Bird deaths were expected, considering the endangered animals have to fend for themselves in the wild, Zimorski said.
She said one bird was euthanized because of illness, two are missing and presumed dead, and seven have been confirmed dead: two of those believed to have been shot and killed by two juveniles last year in Jefferson Davis Parish.
The outreach effort is in part a response to those shootings, Zimorski said.
“It just sort of made us realize we needed to get the word out,” she said.
The outreach program is also something the agency had hoped to do earlier but did not have the money to pay for it, Wildlife and Fisheries spokesman Bo Boehringer said.

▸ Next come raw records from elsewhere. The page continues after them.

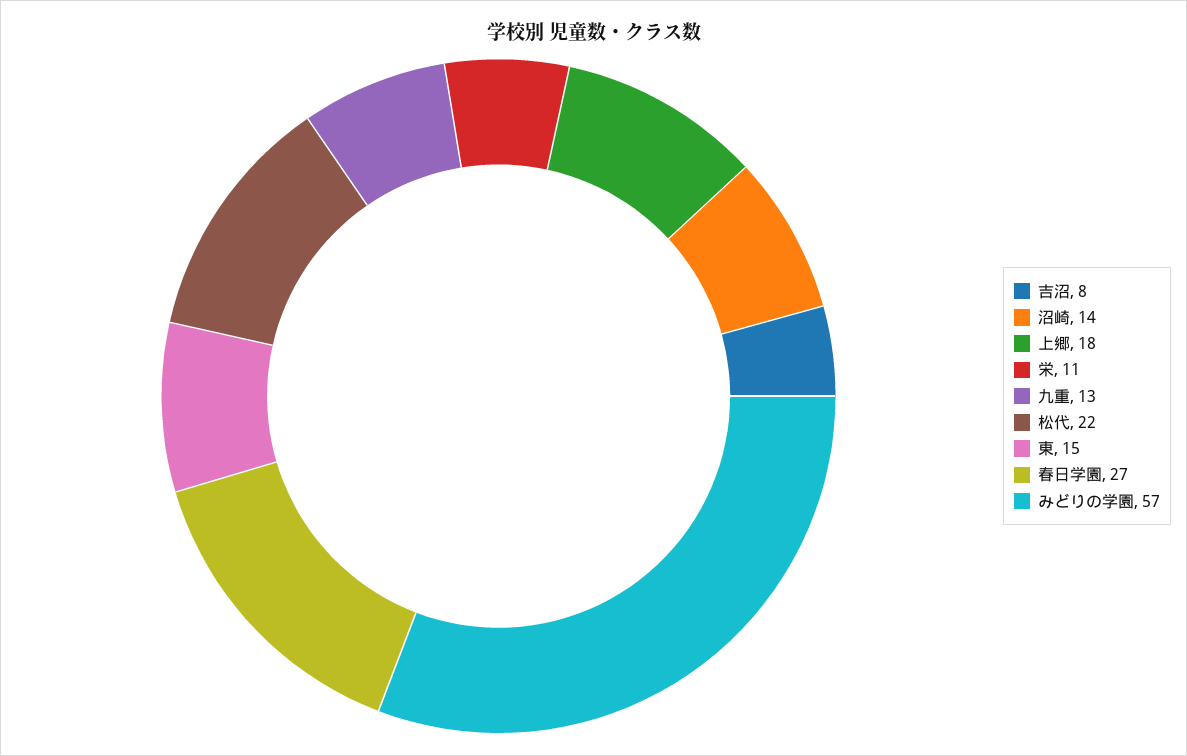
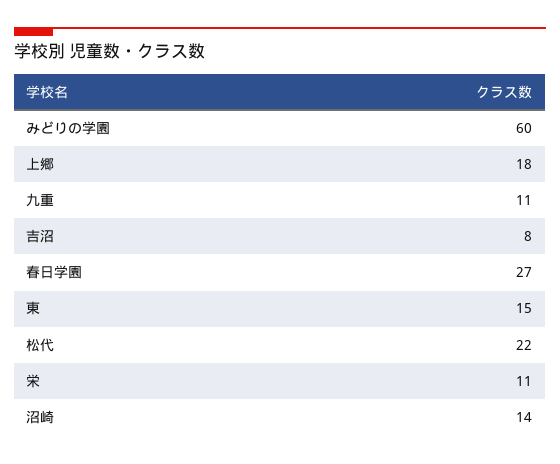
  {
    "吉沼": 8,
    "沼崎": 14,
    "上郷": 18,
    "栄": 11,
-   "九重": 13,
+   "九重": 11,
    "松代": 22,
    "東": 15,
    "春日学園": 27,
-   "みどりの学園": 57
+   "みどりの学園": 60
  }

The program is funded with a $125,000 grant from Chevron, he said.
One component of the program is the development of lesson plans to teach middle school and high schools students about whooping cranes and the reintroduction program.

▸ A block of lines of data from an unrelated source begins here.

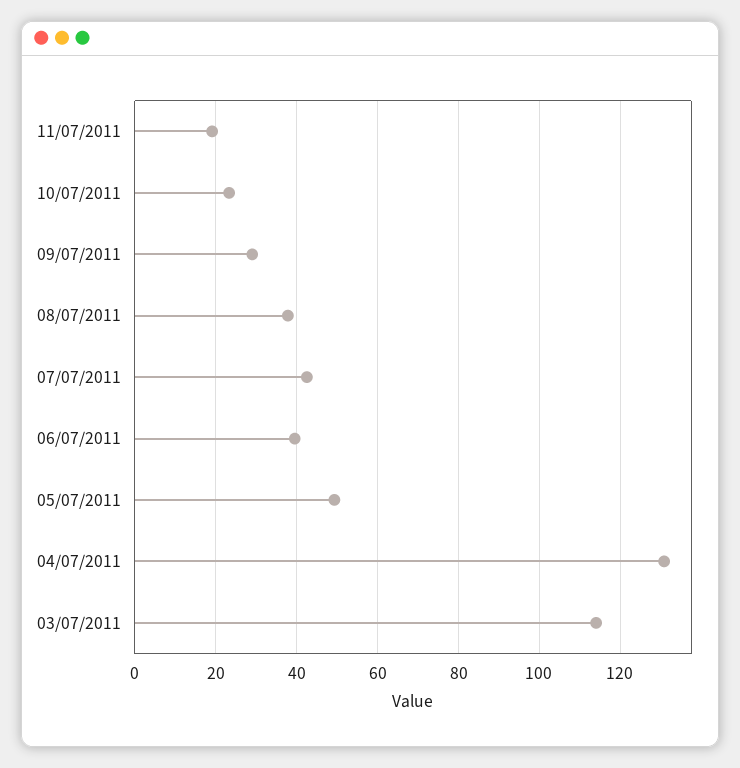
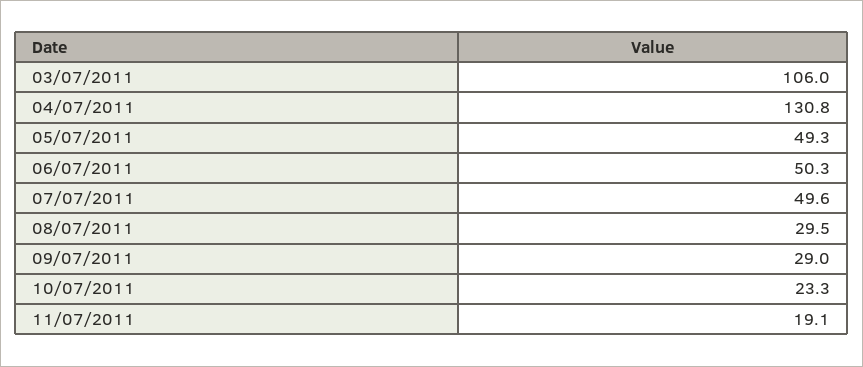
  {
    "11/07/2011": 19.1,
    "10/07/2011": 23.3,
    "09/07/2011": 29,
-   "08/07/2011": 38,
+   "08/07/2011": 29.5,
-   "07/07/2011": 42,
+   "07/07/2011": 49.6,
-   "06/07/2011": 40,
+   "06/07/2011": 50.3,
    "05/07/2011": 49.3,
    "04/07/2011": 130.8,
-   "03/07/2011": 114
+   "03/07/2011": 106
  }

Billboards and radio spots will be focused on southwest Louisiana and will work to educate residents about the crane reintroduction program, advise folks to keep their distance from the birds and urge people to report anyone causing harm to the cranes, Boehringer said.
It is critical the birds do not become accustomed to human contact, he said.
“That fear of humans, that is a self-defense mechanism,” Boehringer said.
The whooping cranes should be easy to identify, at least up close, because a mature bird can stand 5 feet and have a wingspan of up to 8 feet.
Of the 16 surviving birds, eight have remained in the White Lake area and the other eight have spread out across south Louisiana, Zimorski said.
The birds, outfitted with transmitters, have been tracked in Avoyelles, Evangeline, Allen, Calcasieu, Jefferson Davis, Acadia, St. Martin, Iberia, Cameron and West Feliciana parishes, according to information from Wildlife and Fisheries.
More young cranes are set for delivery at White Lake later this year, Zimorski said.
White Lake is the same area where the last known whooping cranes were documented in Louisiana in the 1940s.
The birds are protected under the federal Endangered Species Act and other federal and state laws.